Another major consideration is the accessibility of medical services from the senior community. Maintaining one's health becomes far more important in the senior years as they become more prone to injuries. Having one’s primary care provide nearby reduces the stress that arises when something unexpected happens. If one is not feeling great, it is also not advisable to travel in long periods of time so location does matter. Following up on your health concerns will be also much easier with your doctor close to your senior home. On top of them, it is highly likely that one will put off getting their symptoms or health issues checked if they are too far from their health providers. To discourage this behavior, consider your accessibility to your primary health care provider.

Everyone has hobbies and these hobbies make up majority of one’s day, especially to those of seniors whose spiritual and emotional fulfillment often come from the things they are passionate about. Therefore, it is essential to be close to amenities and places related to one’s hobbies. Having something to be busy with is not only make you physically healthy, but it gives you a sense of purpose that is usually found in people who lead happy lives. If one is an avid baker, it may be worth it for them to be closer to downtown areas where there is a thriving culinary scene. If one loves books and reading, it will be great to be close to the library and bookshops in the county. If one likes the thrill and adventure, it is worth being close to the mountains and trails like in New Hampshire. Maybe look at independent senior apartments in New Hampshire?

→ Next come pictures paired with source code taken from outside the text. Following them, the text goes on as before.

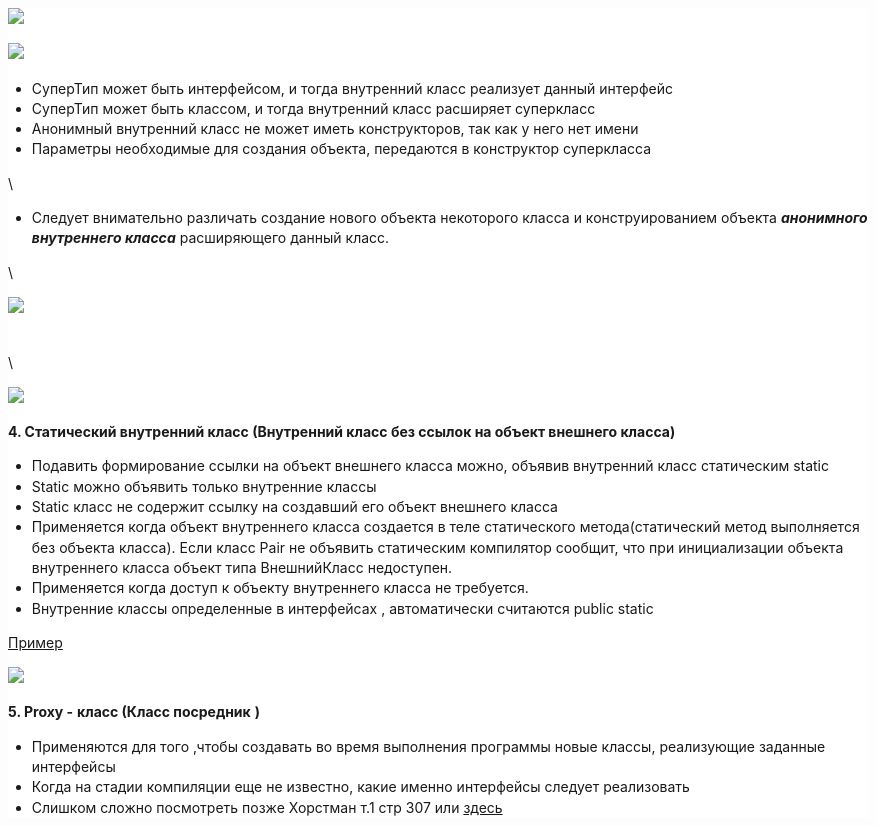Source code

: 
![](https://www.evernote.com/shard/s696/res/bf04d5ca-980a-46c4-835a-74a06e6855f8)

![](https://www.evernote.com/shard/s696/res/5d516743-5ad4-4be4-b03f-470285f10469)

* СуперТип может быть интерфейсом, и тогда внутренний класс реализует данный интерфейс
* СуперТип может быть классом, и тогда внутренний класс расширяет суперкласс
* Анонимный внутренний класс не может иметь конструкторов, так как у него нет имени
* Параметры необходимые для создания объекта, передаются в конструктор суперкласса

\


* Следует внимательно различать создание нового объекта некоторого класса и конструированием объекта _**анонимного внутреннего класса**_ расширяющего данный класс.

\


![](https://www.evernote.com/shard/s696/res/96190594-4099-452c-bd59-fcde2fb2f992)



\
\


![](https://www.evernote.com/shard/s696/res/5b31c443-7d64-4ec5-a70d-a61878bd111d)



**4. Статический внутренний класс (Внутренний класс без ссылок на объект внешнего класса)**

* Подавить формирование ссылки на объект внешнего класса можно, объявив внутренний класс статическим static
* Static можно объявить только внутренние классы
* Static класс не содержит ссылку на создавший его объект внешнего класса
* Применяется когда объект внутреннего класса создается в теле статического метода(статический метод выполняется без объекта класса). Если класс Pair не объявить статическим компилятор сообщит, что при инициализации объекта внутреннего класса объект типа ВнешнийКласс недоступен.
* Применяется когда доступ к объекту внутреннего класса не требуется.
* Внутренние классы определенные в интерфейсах , автоматически считаются public static

[Пример](http://www.evernote.com/l/ArgigyzYrXtG\_Je\_XKGDTcwUofTDhwRqzU8/)

![](https://www.evernote.com/shard/s696/res/75c270c6-6ee7-4c09-98f3-c6e43d5099bc)



**5. Proxy -** **класс (Класс посредник** **)**

* Применяются для того ,чтобы создавать во время выполнения программы новые классы, реализующие заданные интерфейсы
* Когда на стадии компиляции еще не известно, какие именно интерфейсы следует реализовать
* Слишком сложно посмотреть позже Хорстман т.1 стр 307 или [здесь](https://www.ibm.com/developerworks/ru/library/j-jtp08305/index.html)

Sleep is a very important activity that is too often overlooked, and having good sleep only comes in quiet decongested neighborhoods. Therefore, another consideration one must take is the vibe and ambiance of the neighborhood. While proximity to important places like your health provider is important, sometimes it means being close to high traffic areas—such as the downtown are—and that gets loud in the evening. Some also consider the friendliness of the neighborhood. It does make sense; one nasty encounter on the street can spoil one’s day! People from the Midwest, such as that from Kansas are well known for hospitality, so if the vibe of the neighborhood matters to you, consider retirement communities in Kansas City, KS or senior apartments in Kansas City, MO.

Unfortunately, on most cases, seniors do not get to have everything on their wish list --- and that’s okay. According to Senior Living, 60 per cent of seniors end up moving to locations they did not originally planned because of higher priorities such as health care. It is just a matter of figuring out what your priorities are and weighing them.